An Oberbürgermeister Reiter schrieben die Veranstalter demnach: „Der Hauptgrund (für die Absage) sind die Vorgänge um das Grußwort durch Stadtrat Marian Offman. Wir haben keine Kapazität, die Friedenskonferenz vorzubereiten und gleichzeitig diesen Konflikt für alle zufriedenstellend zu lösen.“ Sie bedauerten, „dass unser Verhalten von Ihnen (Herr Reiter) und Herrn Offman als Affront gesehen wurde“. Außerdem hätten die Veranstalter vor der Entscheidung für die Absage bereits beschlossen gehabt, „das Angebot der Stadt anzunehmen und Herrn Offman die Grußworte der Stadt überbringen zu lassen“.
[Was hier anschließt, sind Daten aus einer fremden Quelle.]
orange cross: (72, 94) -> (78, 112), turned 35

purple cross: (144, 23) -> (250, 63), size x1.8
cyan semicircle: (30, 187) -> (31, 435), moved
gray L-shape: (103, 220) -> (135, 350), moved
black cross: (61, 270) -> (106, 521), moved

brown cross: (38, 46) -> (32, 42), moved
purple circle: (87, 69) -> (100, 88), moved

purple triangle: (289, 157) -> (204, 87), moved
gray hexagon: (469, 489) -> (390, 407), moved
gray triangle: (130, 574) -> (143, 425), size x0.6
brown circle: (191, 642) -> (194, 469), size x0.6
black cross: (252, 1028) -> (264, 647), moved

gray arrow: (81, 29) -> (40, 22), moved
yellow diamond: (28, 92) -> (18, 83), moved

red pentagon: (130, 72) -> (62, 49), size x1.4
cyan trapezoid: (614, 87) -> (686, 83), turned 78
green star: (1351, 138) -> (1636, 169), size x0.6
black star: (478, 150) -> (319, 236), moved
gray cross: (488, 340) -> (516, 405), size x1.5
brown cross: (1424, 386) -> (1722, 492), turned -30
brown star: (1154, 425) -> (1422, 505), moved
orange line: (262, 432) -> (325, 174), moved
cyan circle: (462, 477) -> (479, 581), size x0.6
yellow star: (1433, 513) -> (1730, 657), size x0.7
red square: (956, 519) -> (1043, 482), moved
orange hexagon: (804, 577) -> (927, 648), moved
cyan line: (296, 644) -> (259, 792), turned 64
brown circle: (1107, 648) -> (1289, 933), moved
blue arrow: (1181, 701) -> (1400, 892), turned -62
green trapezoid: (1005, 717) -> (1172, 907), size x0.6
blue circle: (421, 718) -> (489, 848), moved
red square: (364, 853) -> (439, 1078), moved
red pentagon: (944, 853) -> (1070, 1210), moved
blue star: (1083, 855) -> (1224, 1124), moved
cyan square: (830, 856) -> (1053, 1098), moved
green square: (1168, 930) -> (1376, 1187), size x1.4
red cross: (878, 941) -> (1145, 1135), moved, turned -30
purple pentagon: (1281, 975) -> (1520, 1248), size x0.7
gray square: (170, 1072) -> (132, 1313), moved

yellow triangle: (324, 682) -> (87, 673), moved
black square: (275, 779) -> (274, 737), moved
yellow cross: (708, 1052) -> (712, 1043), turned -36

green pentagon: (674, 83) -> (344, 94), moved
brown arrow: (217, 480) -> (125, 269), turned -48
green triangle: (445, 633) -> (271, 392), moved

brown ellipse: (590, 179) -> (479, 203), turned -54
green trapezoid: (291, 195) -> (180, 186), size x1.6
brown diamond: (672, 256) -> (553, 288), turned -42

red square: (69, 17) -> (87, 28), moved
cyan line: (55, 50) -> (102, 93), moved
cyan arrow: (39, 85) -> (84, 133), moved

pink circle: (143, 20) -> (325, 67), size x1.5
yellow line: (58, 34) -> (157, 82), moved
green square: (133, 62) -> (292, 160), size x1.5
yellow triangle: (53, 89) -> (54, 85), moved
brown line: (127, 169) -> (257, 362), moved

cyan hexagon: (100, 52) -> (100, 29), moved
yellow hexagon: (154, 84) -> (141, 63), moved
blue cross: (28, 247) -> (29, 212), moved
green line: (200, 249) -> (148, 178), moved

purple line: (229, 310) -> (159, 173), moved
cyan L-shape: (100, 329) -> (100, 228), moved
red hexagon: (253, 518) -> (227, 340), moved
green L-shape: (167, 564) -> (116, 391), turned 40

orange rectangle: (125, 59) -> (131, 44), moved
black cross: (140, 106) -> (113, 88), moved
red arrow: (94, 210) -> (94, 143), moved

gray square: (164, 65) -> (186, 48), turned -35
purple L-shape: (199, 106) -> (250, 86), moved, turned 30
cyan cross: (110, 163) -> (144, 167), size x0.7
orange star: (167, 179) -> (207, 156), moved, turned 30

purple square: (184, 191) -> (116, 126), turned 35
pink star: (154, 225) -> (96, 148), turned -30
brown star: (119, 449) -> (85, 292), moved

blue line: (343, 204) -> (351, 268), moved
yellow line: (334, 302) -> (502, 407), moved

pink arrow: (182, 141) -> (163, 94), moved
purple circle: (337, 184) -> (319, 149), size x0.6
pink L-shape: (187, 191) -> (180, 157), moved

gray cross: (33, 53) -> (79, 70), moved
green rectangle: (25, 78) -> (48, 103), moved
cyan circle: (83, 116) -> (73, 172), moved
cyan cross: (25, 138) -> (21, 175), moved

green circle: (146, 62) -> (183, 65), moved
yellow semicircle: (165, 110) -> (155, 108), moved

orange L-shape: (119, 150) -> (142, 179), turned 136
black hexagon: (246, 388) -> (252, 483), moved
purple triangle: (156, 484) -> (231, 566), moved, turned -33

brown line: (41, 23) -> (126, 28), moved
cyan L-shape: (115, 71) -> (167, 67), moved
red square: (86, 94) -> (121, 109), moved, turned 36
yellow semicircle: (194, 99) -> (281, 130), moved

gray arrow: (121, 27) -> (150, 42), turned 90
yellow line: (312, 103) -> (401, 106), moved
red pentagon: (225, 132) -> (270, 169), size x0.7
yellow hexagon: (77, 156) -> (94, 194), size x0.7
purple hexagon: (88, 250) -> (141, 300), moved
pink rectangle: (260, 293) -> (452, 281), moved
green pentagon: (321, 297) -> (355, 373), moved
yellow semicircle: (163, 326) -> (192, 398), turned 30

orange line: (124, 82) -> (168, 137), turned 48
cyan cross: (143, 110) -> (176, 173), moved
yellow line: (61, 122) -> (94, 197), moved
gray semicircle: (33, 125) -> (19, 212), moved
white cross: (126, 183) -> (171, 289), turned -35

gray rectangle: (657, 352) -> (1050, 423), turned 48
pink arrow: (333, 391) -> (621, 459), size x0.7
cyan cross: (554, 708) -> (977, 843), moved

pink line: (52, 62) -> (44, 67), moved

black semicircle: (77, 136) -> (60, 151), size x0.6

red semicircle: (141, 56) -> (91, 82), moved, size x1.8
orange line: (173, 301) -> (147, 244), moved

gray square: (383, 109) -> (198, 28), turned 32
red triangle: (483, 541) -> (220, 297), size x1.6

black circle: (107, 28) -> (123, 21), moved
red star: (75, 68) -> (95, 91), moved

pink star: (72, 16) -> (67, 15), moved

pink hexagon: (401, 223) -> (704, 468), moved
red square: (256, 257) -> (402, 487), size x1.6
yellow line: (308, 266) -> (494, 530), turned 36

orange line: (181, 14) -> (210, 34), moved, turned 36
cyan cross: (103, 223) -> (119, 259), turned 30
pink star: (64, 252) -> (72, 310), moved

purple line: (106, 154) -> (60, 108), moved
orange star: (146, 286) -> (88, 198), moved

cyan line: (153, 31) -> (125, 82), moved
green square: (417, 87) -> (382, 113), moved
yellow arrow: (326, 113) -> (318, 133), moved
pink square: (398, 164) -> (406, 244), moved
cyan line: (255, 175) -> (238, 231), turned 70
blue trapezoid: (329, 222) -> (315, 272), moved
Der Vorstand des Deutschen Zweiges des Internationalen Versöhnungsbundes äußerte in einer Pressemitteilung sein Bedauern darüber, „dass die Hauptbeteiligten an diesem Konflikt nicht zeitnah nach seiner Entstehung aufeinander zugegangen sind, um im Dialog eine konstruktive Lösung zu finden – was die dann folgenden Presseartikel überflüssig gemacht hätte“. Der Versöhnungsbund bedankte sich „ausdrücklich für die über viele Jahre gewährte Gastfreundschaft der Stadt München. In ihren Räumen konnte die Friedenskonferenz entscheidende Stimmen zu Gehör bringen für eine Friedensordnung ohne Gewalt“.

Zum Trägerkreis der Friedenskonferenz gehören die Deutsche Friedensgesellschaft – Vereinigte KriegsdienstgegnerInnen, Landesverband Bayern; Pax Christi im Erzbistum München und Freising; der Internationale Versöhnungsbund; die NaturwissenschaftlerInneninitiative Verantwortung für Frieden und Zukunftsfähigkeit; das Netzwerk Friedenssteuer Region Bayern; die Projektgruppe „Münchner Sicherheitskonferenz verändern“; die Internationale Frauenliga für Frieden und Freiheit.